概要
原著者の許諾を得て翻訳・公開いたします。
- 英語記事: RSpec - tell a meaningful story with your tests
- 原文公開日: 2018/02/19
- 著者: Paweł Dąbrowsk
Rails tips: ストーリーのあるRSpecテストを書く(翻訳)
これまでにRSpecのspyやスタブについて学んできましたので、今回はもっと意味のあるspecを作ってみましょう。テストというと、「どう動いているか」をテストすると考えているかもしれません。しかしそのテストを集めてドキュメントをビルドするときのことについて考えていますか?別に余分なことをする必要はありませんが、しなければならないのは「ストーリーが見えるテストを書く」ことだけです。その方法についてご説明いたします。
ストーリーの骨格
よいストーリーにはしっかりした構造があり、だからこそ簡単に追うことができます。ストーリーを追うためにあちこち彷徨わなければならないとしたら、流れを見失ってしまうかもしれません。あなたがテストを読むときにまさにこれがしばしば起きているのです。
設計のまずいテストをちょっと見てみましょう。
require 'spec_helper'
describe NameService do
let(:name_service) { described_class.new(user) }
let(:user) { instance_double(User, full_name: 'Mike Willson') }
let(:admin_policy) { instance_double(AdminPolicy, admin?: false) }
before do
allow(AdminPolicy).to receive(:new).with(user).and_return(admin_policy)
end
describe '#full_name' do
subject { name_service.full_name }
it 'ユーザーのフルネームを返す' do
expect(subject).to eq(user.full_name)
end
context 'ユーザーがadminの場合' do
before { allow(admin_policy).to receive(:admin?).and_return(true) }
it 'フルネームの前に`ADMIN`を付けて返す' do
expect(subject).to eq("ADMIN #{user.full_name}")
end
end
end
end
ここからどんなストーリーが見えてきますか?下手な台本ですね。

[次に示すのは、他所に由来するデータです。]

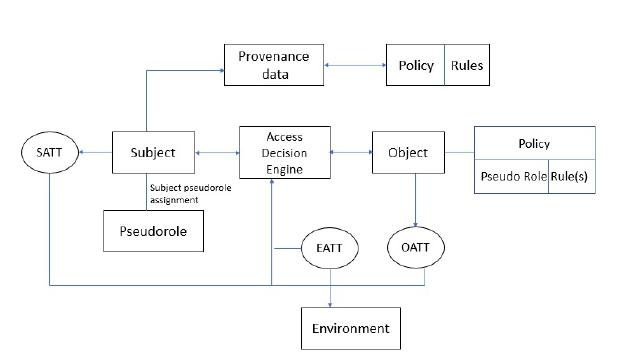
Figure 3. Policy Structure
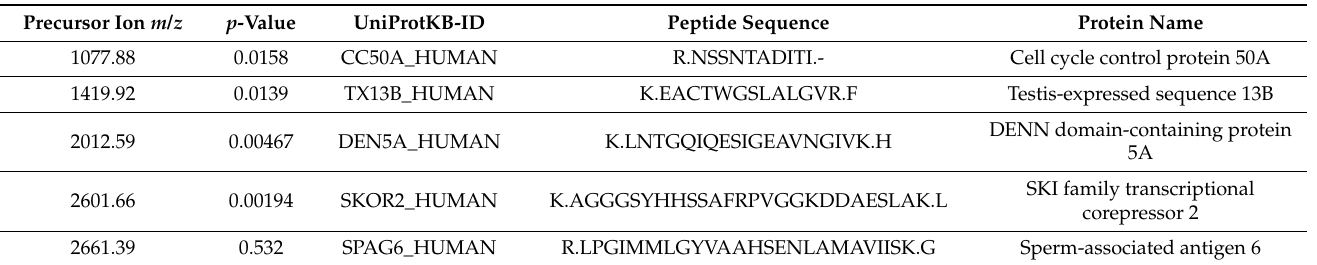
Table 4. Identified proteins differentiating the study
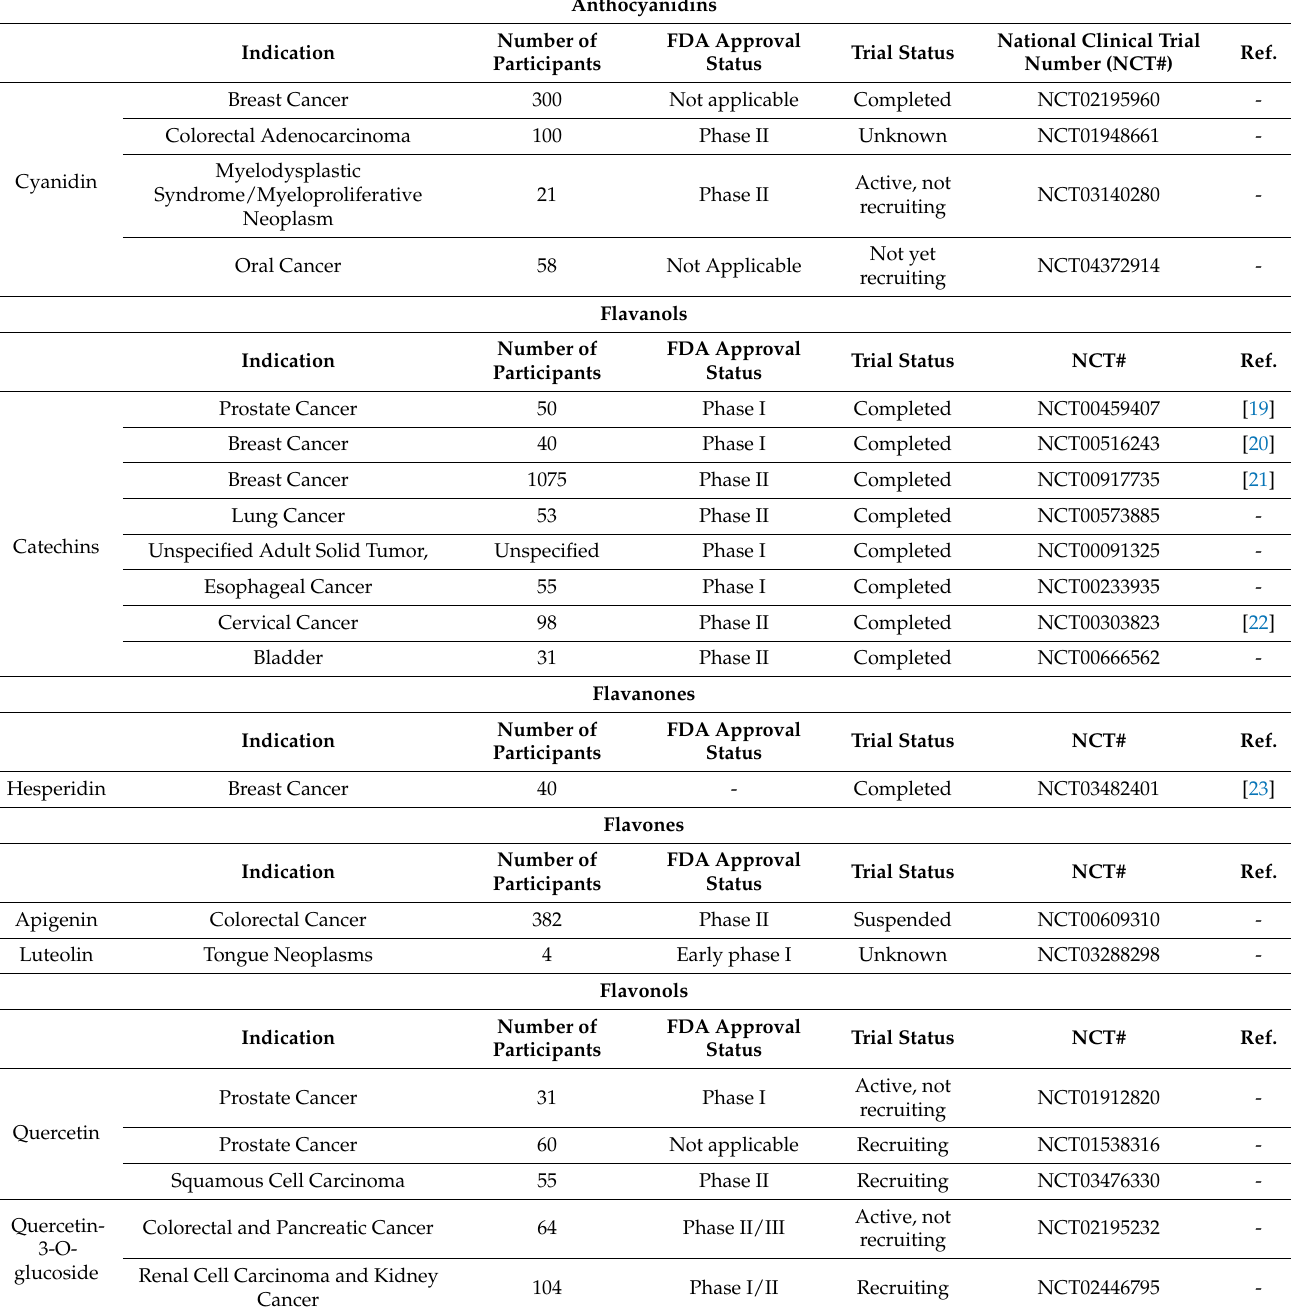
Table 2. Clinical trials based on flavonoids administration for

最初にPolicy Objectを宣言していますが、それがどう使われているのかがわかりません。こんな台本の導入部など読んでられないでしょうから、it
タグに進みましょう。
it
はたった1行の短いストーリーです。しかしクラスのコードを読んでおかなければ、しばらくの間目を凝らさないと何のメソッドをテストしているのかわかりません(クラスのコードは非常に短いのですが、ここではあえて掲載しませんでした)。
それではもっとましなストーリーを書いてみましょう。
require 'spec_helper'
describe NameService do
describe '#full_name' do
it 'ユーザーのフルネームを返す' do
user = instance_double(User, full_name: 'Mike Willson')
admin_policy = instance_double(AdminPolicy, admin?: false)
allow(AdminPolicy).to receive(:new).with(user).and_return(admin_policy)
name_service = NameService.new(user)
full_name = user.full_name
expect(admin_policy).to have_received(:admin?).once
expect(full_name).to eq(user.full_name)
end
it 'ユーザーがadminの場合フルネームの前に`ADMIN`を付けて返す' do
user = instance_double(User, full_name: 'Mike Willson')
admin_policy = instance_double(AdminPolicy, admin?: true)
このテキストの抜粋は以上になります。